Supplied records:

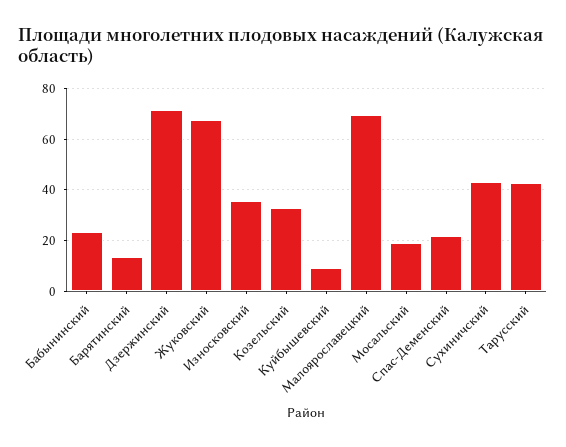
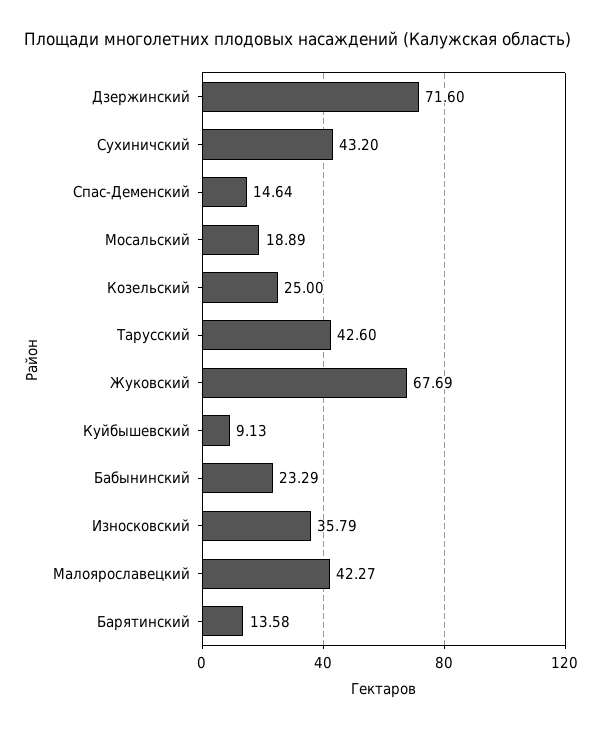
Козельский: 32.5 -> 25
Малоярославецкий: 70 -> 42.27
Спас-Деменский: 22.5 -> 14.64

==

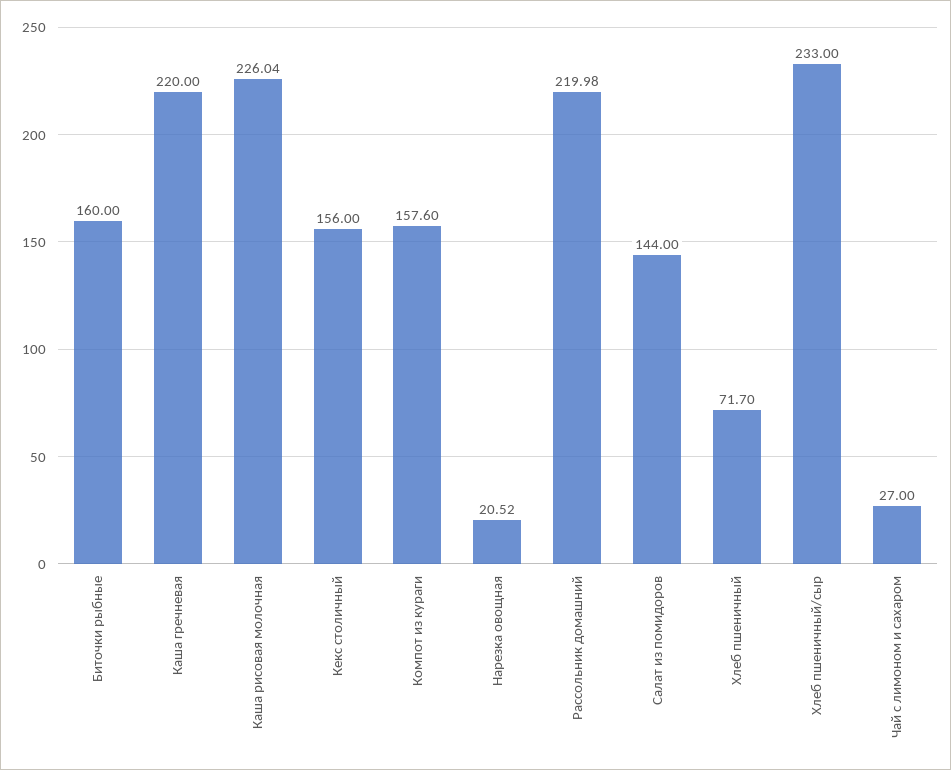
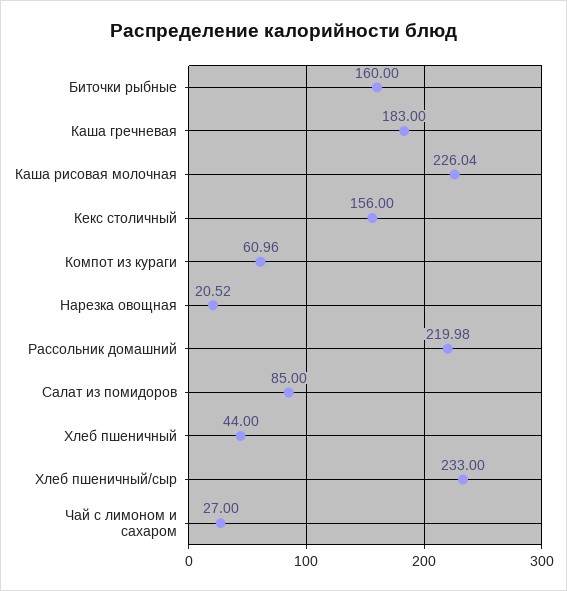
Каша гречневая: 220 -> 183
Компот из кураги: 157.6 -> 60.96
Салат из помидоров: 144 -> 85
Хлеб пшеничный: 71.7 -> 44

* * *

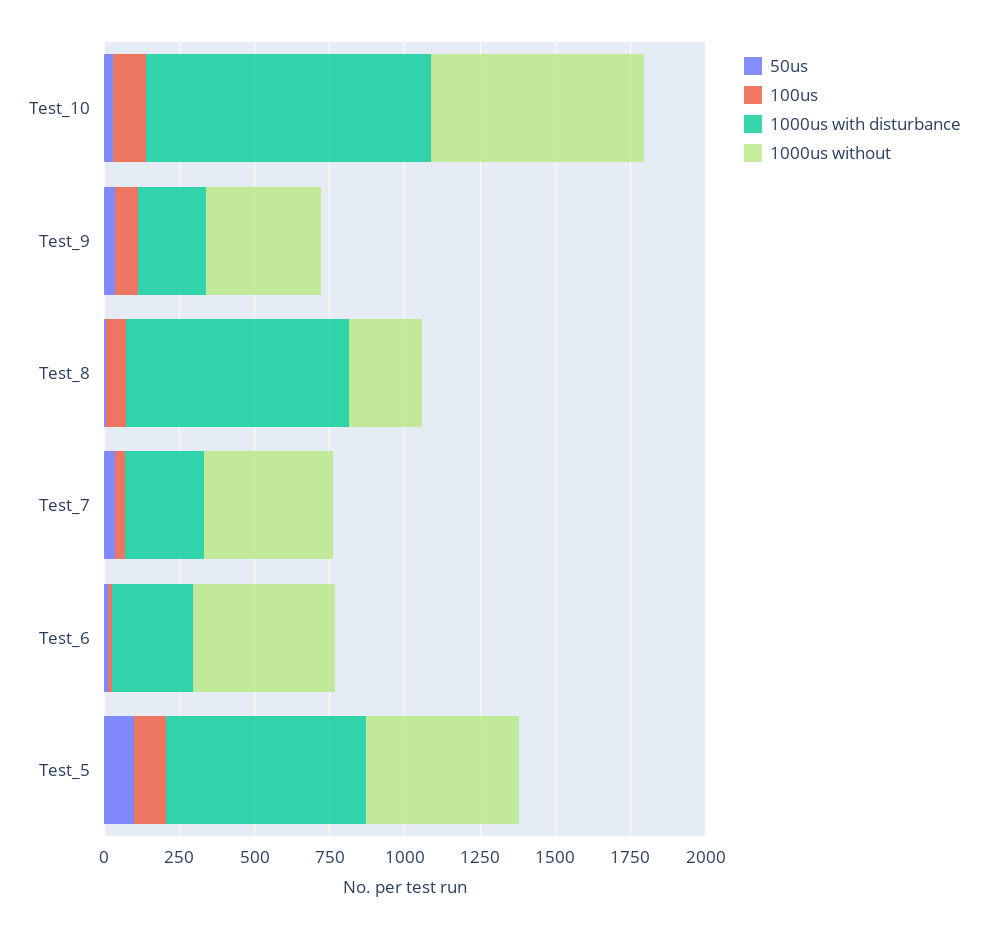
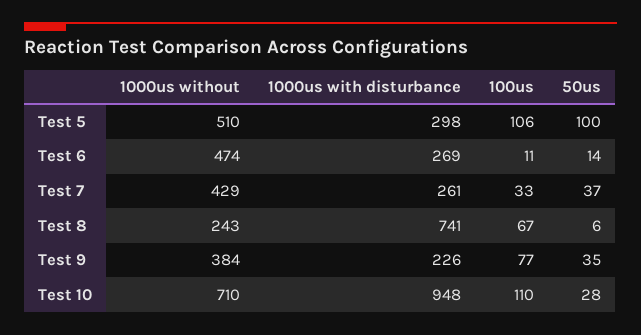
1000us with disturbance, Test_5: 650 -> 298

Exercise aim: When the line with "Малоярославецкий: 70 -> 42.27" is reached in the data above, start copying there, and copy each line exactly until the line with "Спас-Деменский: 22.5 -> 14.64" has been copied; copy nothing else.

Your solution:
Малоярославецкий: 70 -> 42.27
Спас-Деменский: 22.5 -> 14.64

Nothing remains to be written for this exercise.